SHORT PROBLEM → From the records below, copy every line that contains the string "rangeland" with the same capitalization.

STORED DATA →
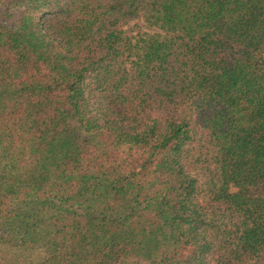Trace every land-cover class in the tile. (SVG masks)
I'll list each match as a JSON object with an SVG mask.
<instances>
[{
  "label": "trees",
  "instance_id": "trees-1",
  "mask_svg": "<svg viewBox=\"0 0 264 264\" xmlns=\"http://www.w3.org/2000/svg\"><path fill=\"white\" fill-rule=\"evenodd\" d=\"M0 264H264V0H0Z\"/></svg>",
  "mask_w": 264,
  "mask_h": 264
},
{
  "label": "rangeland",
  "instance_id": "rangeland-1",
  "mask_svg": "<svg viewBox=\"0 0 264 264\" xmlns=\"http://www.w3.org/2000/svg\"><path fill=\"white\" fill-rule=\"evenodd\" d=\"M46 18H48V17H45V18L43 19V22L45 21ZM139 23H140V22H139ZM130 24H131V23L129 22L128 25H130ZM142 29H143V27H142Z\"/></svg>",
  "mask_w": 264,
  "mask_h": 264
}]
</instances>
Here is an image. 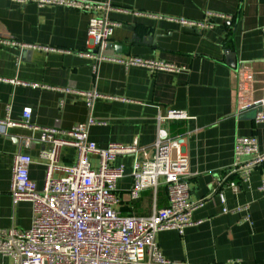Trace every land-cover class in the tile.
I'll return each instance as SVG.
<instances>
[{
	"label": "crops",
	"instance_id": "crops-1",
	"mask_svg": "<svg viewBox=\"0 0 264 264\" xmlns=\"http://www.w3.org/2000/svg\"><path fill=\"white\" fill-rule=\"evenodd\" d=\"M84 1L109 3L112 8L102 14L117 23L108 42L111 46L103 51L116 60L99 61L95 69L82 54L95 51L87 36L86 12L0 0V120L8 117L13 123L0 132V228L27 229L31 223V204L15 205L9 195L13 155H29L30 178L38 187L44 183L46 167L40 153L45 145L38 130L21 125L24 108L31 111L30 123L41 128L66 131L88 117L104 121L90 127L91 141L98 147L136 142L144 149L141 157L151 155L158 116L175 110L187 118L161 125L170 137L183 138L189 200L205 201L192 212L198 224L186 227L182 234L157 233L158 249L173 262L240 259L244 264H264V164L251 172L246 183H239L237 191L217 186L233 161L235 136L255 135L259 151L264 152V123L255 120L257 112L264 110L260 32L264 0ZM207 12L223 16H212V26L203 30L171 20L200 21ZM22 43L56 50L25 48ZM130 55L172 63L181 70L149 72L125 68L117 61ZM91 90L101 96L87 106L78 92ZM250 104L258 106L240 111ZM76 159L75 148L65 146L57 165L73 164ZM91 161L96 165L95 157ZM131 163L130 155L113 162L125 165L124 176L116 183V208L122 215L148 216L167 205L166 188L161 183L156 191L147 188L131 199ZM9 263L0 256V264Z\"/></svg>",
	"mask_w": 264,
	"mask_h": 264
},
{
	"label": "built area",
	"instance_id": "built-area-1",
	"mask_svg": "<svg viewBox=\"0 0 264 264\" xmlns=\"http://www.w3.org/2000/svg\"><path fill=\"white\" fill-rule=\"evenodd\" d=\"M17 4L34 3L38 7H68L88 14L87 36L95 51L82 54L92 61V68L103 60L114 61L103 54L116 22L110 20L103 11L112 8L109 3H92L84 0H10ZM122 11H127L121 9ZM140 15L138 11H131ZM223 16L212 12L205 13L200 21L171 19L181 26L203 30L212 26V16ZM262 43L261 62L264 65V26L260 29ZM14 43V42H13ZM21 47L56 50L32 44ZM125 68L136 66L149 72L158 70L180 72L181 68L165 61L130 55L117 59ZM87 106L100 97L97 92L79 91ZM258 106L250 104L246 110ZM9 111V108L7 109ZM167 115L158 116L157 136L150 156L141 157L143 148L110 142L98 147L89 139L88 131L104 121L88 117L86 121L72 126L69 130L37 127L30 123L31 111L22 110L21 125L40 132L39 139L45 145L41 157L46 167L44 183L41 187L30 178L29 155L15 153L12 160L9 195L13 204H31V223L27 229L18 227L0 228V256L10 259L9 264H189L166 259L156 244L160 231L174 230L182 234L186 227L198 224L192 219V212L201 207L203 200H189V161L182 150V138H173L161 123L169 119L187 118L182 111L168 110ZM0 120V132L13 125L6 117ZM169 118V119H168ZM257 122L264 123V110L257 112ZM65 146L75 148L77 159L73 164L57 165L60 149ZM143 150V151H142ZM132 156L130 176L131 199H137L147 188L156 191L162 183L167 192L168 203L157 208L148 216L122 215L116 208L119 198L116 191L117 180L124 176L125 165H113L119 156ZM96 158L93 165L91 158ZM264 164V152L258 148L255 135H237L233 142V161L221 179L218 188L239 189V183H246L251 172ZM60 173L55 176L54 173ZM263 189V187H261ZM224 204V196L219 192ZM227 210L225 207L222 209ZM247 217H245L246 219ZM206 264H244L240 259Z\"/></svg>",
	"mask_w": 264,
	"mask_h": 264
},
{
	"label": "rangeland",
	"instance_id": "rangeland-1",
	"mask_svg": "<svg viewBox=\"0 0 264 264\" xmlns=\"http://www.w3.org/2000/svg\"><path fill=\"white\" fill-rule=\"evenodd\" d=\"M166 113H167V111H166ZM164 114L163 116L165 117L167 114ZM169 119V118H168ZM169 120H177V119H169ZM167 131V130H166ZM169 136V135H168ZM183 139V138H182ZM183 141V140H182ZM183 144V143H182ZM181 147H182V145H181ZM182 150H183V147H182ZM183 153H184V151H183ZM185 154V153H184ZM186 155V154H185ZM187 156V155H186ZM188 158V157H187ZM188 186H189V182H188ZM149 189H151V188H149Z\"/></svg>",
	"mask_w": 264,
	"mask_h": 264
},
{
	"label": "water",
	"instance_id": "water-1",
	"mask_svg": "<svg viewBox=\"0 0 264 264\" xmlns=\"http://www.w3.org/2000/svg\"><path fill=\"white\" fill-rule=\"evenodd\" d=\"M110 46H111V45H109V43H108L107 48H109ZM228 54H229V53H228ZM230 55H231V54H230ZM230 55H229V56H230Z\"/></svg>",
	"mask_w": 264,
	"mask_h": 264
}]
</instances>
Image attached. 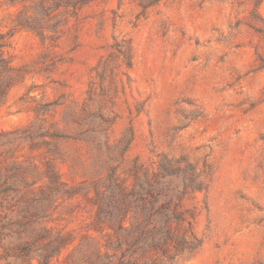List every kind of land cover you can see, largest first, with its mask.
<instances>
[{
    "label": "rangeland",
    "instance_id": "1",
    "mask_svg": "<svg viewBox=\"0 0 264 264\" xmlns=\"http://www.w3.org/2000/svg\"><path fill=\"white\" fill-rule=\"evenodd\" d=\"M66 1L0 0V264H264V0ZM163 154L190 245L106 247L96 189Z\"/></svg>",
    "mask_w": 264,
    "mask_h": 264
},
{
    "label": "trees",
    "instance_id": "2",
    "mask_svg": "<svg viewBox=\"0 0 264 264\" xmlns=\"http://www.w3.org/2000/svg\"><path fill=\"white\" fill-rule=\"evenodd\" d=\"M66 2L76 6L86 0ZM131 171L133 183L129 188L111 171L105 178L104 190L96 189V219L108 222L114 230L115 239L110 235L106 247L118 250L125 246L127 250L139 243V247L166 254L170 248L181 250L190 245L194 236L185 224L190 227L193 217L183 208V200L204 188L201 173L185 157L164 154L152 168L135 163ZM56 179L53 174L54 182ZM100 256L96 264L112 262L111 255Z\"/></svg>",
    "mask_w": 264,
    "mask_h": 264
}]
</instances>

TASK RESPONSE →
  "label": "rangeland",
  "instance_id": "rangeland-1",
	"label": "rangeland",
	"instance_id": "rangeland-1",
    "label": "rangeland",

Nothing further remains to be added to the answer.